The proposed tiki hut will be 24 feet long and 24 feet wide, the application added. The previous structure was 16 feet by 24 feet wide. The new tiki hut will extend 8 feet more landward than the earlier structure, backing up to a fence and brick paver driveway, the application pointed out.
The structure also will have a paver floor, two propane grills and two picnic tables, the county staff report pointed out.
Opposition and rebuttal
The Coastal Setback Variance (CSV) issue was listed on the Jan. 18 commission agenda as a Presentation Upon Request. No board member sought staff or applicant remarks. However, Loren Lichty, president of the Crescent Siesta Key Condominium Association Inc., voiced his opposition to the Sea Shell application. “As you can imagine,” he told the commissioners, “I have received many comments and concerns from our owners …”
First, he pointed out, the proposed new structure would be 4 feet taller than the previous tiki hut on the Sea Shell beach. The height, he continued, would have an adverse effect on the views of owners of Crescent condominiums on the second and third floors. People purchase units on the water for the view, Lichty added. Thus, he said, the presence of the new tiki hut could lead to loss of property value for Crescent condominiums.
Second, Lichty continued, “The new tiki hut is going to be expanded in size. It will be only about 100 feet from the Crescent’s swimming pool, he noted, and approximately 125 feet from the front of the Crescent building. Therefore, residents also are concerned that more people will frequent the tiki hut, leading to a greater volume of noise, Lichty said.
A “calm, peaceful environment on Siesta is what people want,” he stressed.
One resident had remarked, “I should not have to lose my enjoyment of my area due to a change in the adjacent property,” Lichty quoted from a document.

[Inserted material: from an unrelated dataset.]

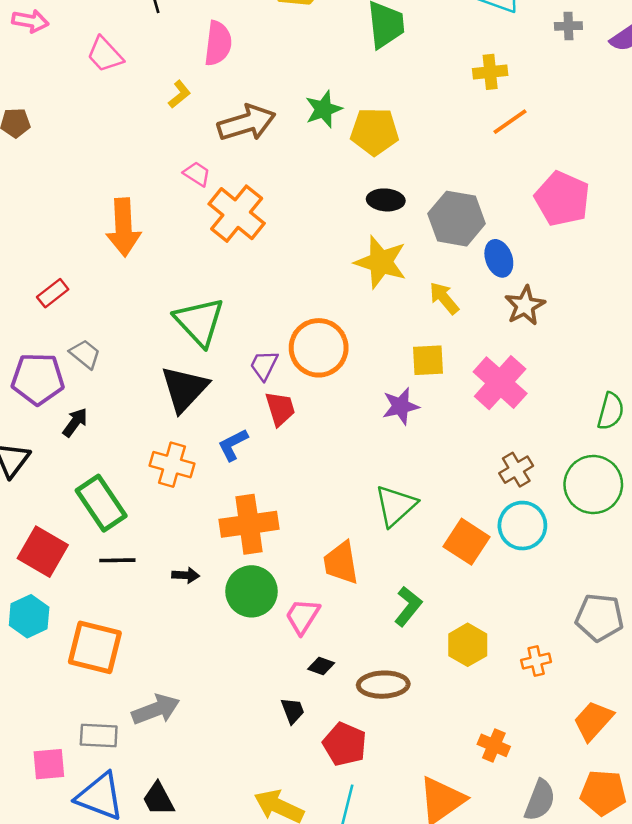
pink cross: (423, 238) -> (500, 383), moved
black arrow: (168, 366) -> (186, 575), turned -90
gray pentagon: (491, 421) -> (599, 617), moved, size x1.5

Then he told the commissioners, “We are trying to be good neighbors. We don’t want to be obstructionists.”
Thus, he said, he and other leaders of the Crescent’s homeowners association would be willing to discuss with Sea Shell representatives an acceptable new tiki hut design.
With no other cards from members of the public, Chair Ron Cutsinger offered the standard 5 minutes of rebuttal to the agent for the Sea Shell, Weiqi Lin, whose company — Port and Coastal Consultants — had filed the application for the variance.

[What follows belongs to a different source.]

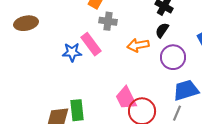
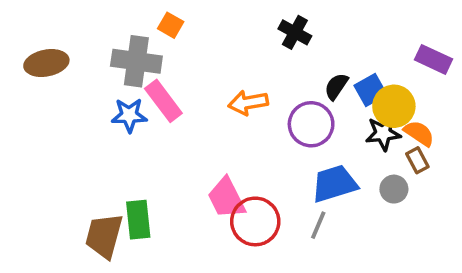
gray cross: (108, 21) -> (136, 61), moved, size x1.5
black semicircle: (162, 30) -> (336, 86), moved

Lin pointed out to the commissioners that the prior tiki hut was 14 feet tall; the new one would be only 2 feet higher. He also stressed that the structure would be no farther seaward than the previous one.
As for concerns about Crescent homeowners’ views of the Gulf of Mexico: Lin showed the board members a photo depicting palms taller than 20 feet tall in front of a Crescent building. Those would block the view instead of the new tiki hut, he said.
Moreover, Lin pointed out, the Crescent was built later than the Sea Shell — in 2006 — so its first habitable floor had to be elevated 18.3 feet to comply with Federal Emergency Management Agency (FEMA) regulations regarding construction in flood zones. That factor also led him to question how the Sea Shell tiki hut could affect the views of Crescent condominium owners, he added. “I disagree with them strongly,” Lin said of those persons who had cited that concern.
As for the noise issue: Lin emphasized that the new structure will be used only by Sea Shell owners, renters and their friends. “We do not believe this new tiki is going to create a problem for the neighbors.”
After Chair Cutsinger closed the hearing, Commissioner Mark Smith, who lives on Siesta Key, made the motion to approve the Coastal Setback Variance, and Commissioner Michael Moran seconded it.
“I reviewed the submittal,” Smith said of the application. “Because the new tiki is literally in the same location seaward, and more landward,” he added, he “didn’t find [its proposed construction] to be an egregious act.”
With no more comments, the motion passed unanimously.